Methods: Retrospective review of records at the Pathology Service, Department of Ophthalmology, University of Toronto from 1964 to 1997.
Results: The 6,222 records were reviewed. The leading indications for PKP were regraft, keratoconus (KC), pseudophakic bullous keratopathy (PBK), Fuchs' dystrophy, viral infections, and trauma, in that order. During the second half of the 1980s, PBK replaced KC as the leading indication for transplantation. The average age of patients increased from 49 (+/-19) years during the second half of the 1960s to 63 (+/-20) years at the first half of the 1990s. Gender differences (M/F ratio) were significant for KC, viral keratopathy, trauma, PBK, aphakic bullous keratopathy (ABK), edema of unspecified etiology, interstitial keratitis, rheumatoid arthritis, and Fuchs' dystrophy. Diagnostic category differences between all patients for PKPs and regrafts were significant for autoimmune keratolysis, congenital opacities, PBK, ABK, edema of unspecified etiology, scarring, Fuchs' dystrophy, and KC.
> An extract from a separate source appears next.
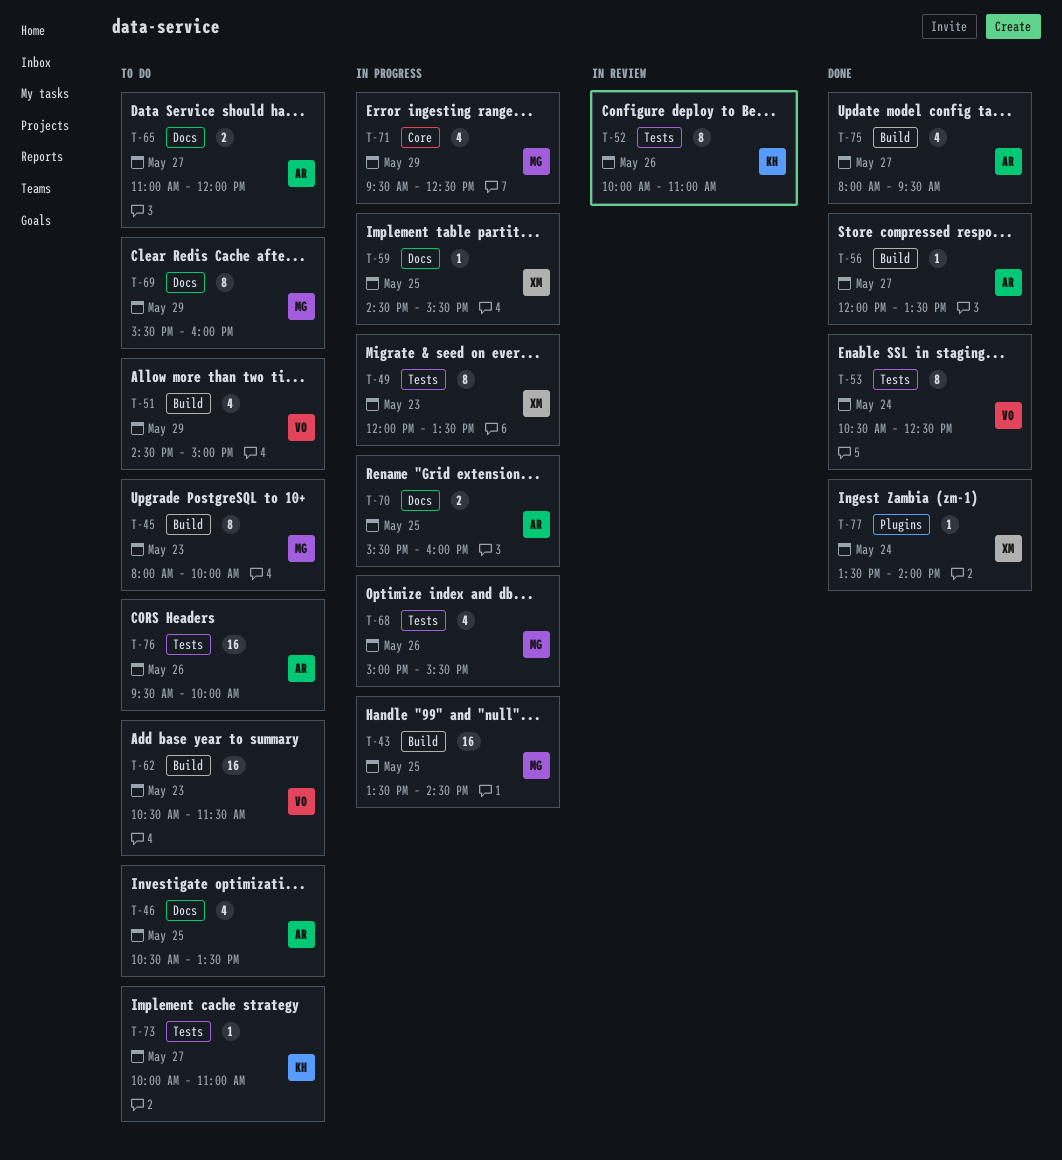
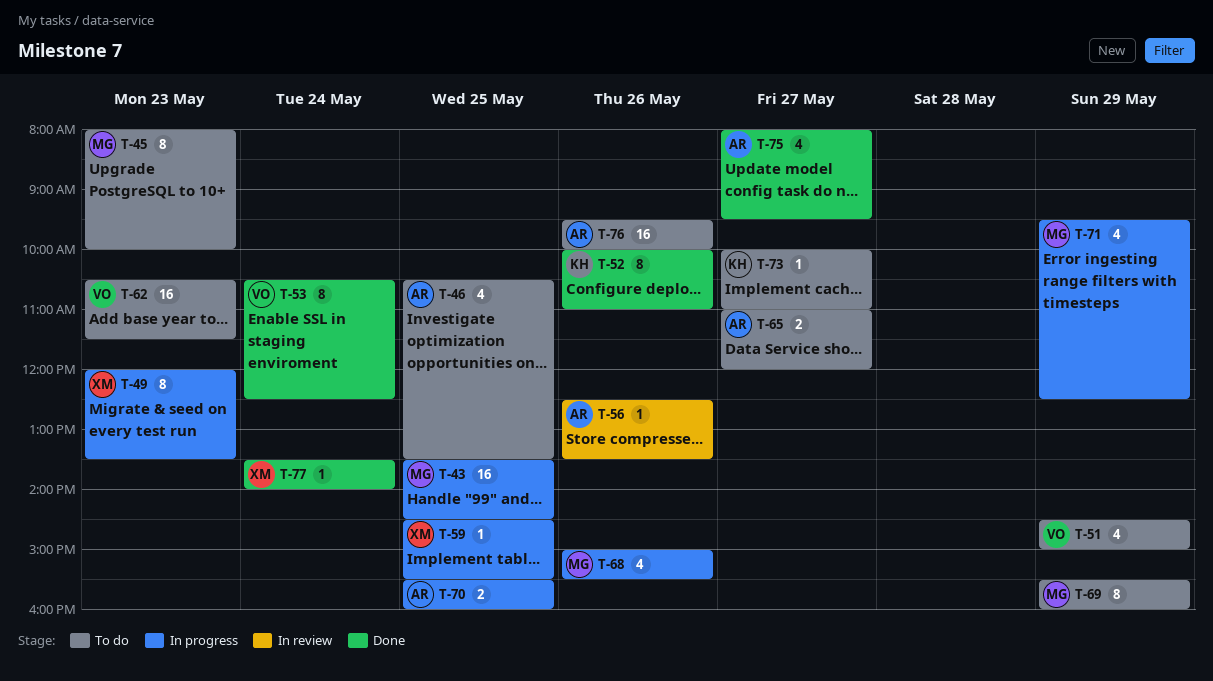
T-52, status: In review -> Done
T-56, status: Done -> In review
T-56, day: May 27 -> May 26
T-56, begins: 12:00 -> 12:30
Conclusion: Indications are in accordance with the literature with the exception of regraft, which was higher. An increase in the average age of patients corresponded with the PBK epidemic. The high male-to-female ratio among patients with KC was different from that previously reported for the prevalence of this condition. Sex distribution among patients with PBK and ABK showed a female predominance. Differences in the underlying disease distributions between regrafted patients and the rest of the series coincide with prognostic classifications for PKP.